Fair enough. The film has opened to wide acclaim, and Kher is busy soaking in all of it. Indeed, it is probably the best phase of his more than two-decade long career. Long after being written off as a hamming actor in mainstream potboilers, Kher has come back, stronger, fitter, better. And proved his worth in the only way posterity can remember - sheer weight of performances. And versatility seems to be the new mantra for the man who began with "Saaransh", did "Daddy" and handful of others like "Karma" or lately "Aap Ki Khatir".

Last year on September 30, his award-winning "Maine Gandhi ko Nahin Maara" was released. The story of a Hindi professor, who is an Alzheimer patient, Kher won applause for his portrayal of Gandhiism. And now, just a little over a year after Jahnu Barua's film, he plays a dwarf in regular mainstream cinema. Now sandwich "Khosla Ka... " between the two and you have the complete picture of a man who gets into the skin of the character with the ease of a fish to water. Says Kher, "This is indeed the best phase of my career on the big screen. People call everybody versatile for playing two roles. Often those who evoke fear are worshipped in the industry. But I have been able to prove my worth with two diametrically different performances in `Maine Gandhi... ' and `Khosla Ka... ' over a period of a year or so."

But somewhere, isn't he taken for granted by the media and the audiences?

"Maybe true but I am in no hurry to impress people. I am at that stage of life when I don't have to prove anything to anybody. Personally, I am a little laidback. I have opened my own acting school, been busy with other responsibilities, even television," shares Kher. What he shies away from sharing is that he has not had the best of times with the powers that be during his stint as the Chairman, Central Board of Film Certification.

Being laidback has not stopped Kher from multi-tasking. Acting school and doing "Kuchh Khatti Kuchh Meethi" on Zee Smile, are not likely to keep Kher away from films. With "Khosla Ka... " out of the way and "Jaan-e-man" wrapped up, he is busy producing "Homeland" that is being directed by Ashok Pandit. "It is close to my heart. We get to tell a story here, the cause gets a conversation forum." Incidentally, "Homeland" is the story of Kashmiri Pandits in refugee camps in Jammu. Then there's "Gandhi Park" which Kher, is keen to clarify, "has nothing to do with Gandhiji".

========================================

_Exercise:_ From the article on Kher above, reproduce the passage starting with "But somewhere, isn't" and going on through "of Film Certification.".

_Dataset excerpts:_
========================================

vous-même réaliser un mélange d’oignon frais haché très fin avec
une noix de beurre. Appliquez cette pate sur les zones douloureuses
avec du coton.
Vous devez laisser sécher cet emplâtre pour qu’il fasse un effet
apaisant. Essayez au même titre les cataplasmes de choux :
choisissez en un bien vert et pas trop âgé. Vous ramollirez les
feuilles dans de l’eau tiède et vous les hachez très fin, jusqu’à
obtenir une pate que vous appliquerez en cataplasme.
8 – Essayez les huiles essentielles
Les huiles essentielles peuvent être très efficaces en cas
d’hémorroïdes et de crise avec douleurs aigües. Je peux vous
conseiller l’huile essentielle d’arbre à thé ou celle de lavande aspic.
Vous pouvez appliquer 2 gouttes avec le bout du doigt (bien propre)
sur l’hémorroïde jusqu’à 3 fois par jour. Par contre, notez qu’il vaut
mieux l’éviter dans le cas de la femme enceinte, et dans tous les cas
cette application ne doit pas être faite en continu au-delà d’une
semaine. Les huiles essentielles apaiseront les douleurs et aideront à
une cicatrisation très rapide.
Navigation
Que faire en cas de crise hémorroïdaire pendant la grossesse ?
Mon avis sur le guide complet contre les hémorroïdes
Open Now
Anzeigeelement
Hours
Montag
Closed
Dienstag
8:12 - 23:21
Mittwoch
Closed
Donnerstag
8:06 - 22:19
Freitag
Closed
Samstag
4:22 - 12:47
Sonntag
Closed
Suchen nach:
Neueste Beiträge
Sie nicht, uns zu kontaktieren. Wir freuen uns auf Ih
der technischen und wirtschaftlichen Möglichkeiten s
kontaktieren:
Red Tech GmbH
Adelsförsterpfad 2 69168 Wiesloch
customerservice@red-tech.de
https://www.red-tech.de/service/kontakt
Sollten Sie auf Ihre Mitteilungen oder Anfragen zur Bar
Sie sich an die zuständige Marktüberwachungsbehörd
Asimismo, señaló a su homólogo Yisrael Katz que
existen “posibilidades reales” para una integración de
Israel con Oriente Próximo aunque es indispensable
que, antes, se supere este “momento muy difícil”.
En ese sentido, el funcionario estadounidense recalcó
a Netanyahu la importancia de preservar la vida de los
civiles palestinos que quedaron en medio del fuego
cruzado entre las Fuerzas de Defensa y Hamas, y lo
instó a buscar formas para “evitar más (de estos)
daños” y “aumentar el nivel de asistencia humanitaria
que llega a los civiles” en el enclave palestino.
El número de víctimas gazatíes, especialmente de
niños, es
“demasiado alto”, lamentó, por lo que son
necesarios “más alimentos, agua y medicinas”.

========================================

_Response below:_
But somewhere, isn't he taken for granted by the media and the audiences?

"Maybe true but I am in no hurry to impress people. I am at that stage of life when I don't have to prove anything to anybody. Personally, I am a little laidback. I have opened my own acting school, been busy with other responsibilities, even television," shares Kher. What he shies away from sharing is that he has not had the best of times with the powers that be during his stint as the Chairman, Central Board of Film Certification.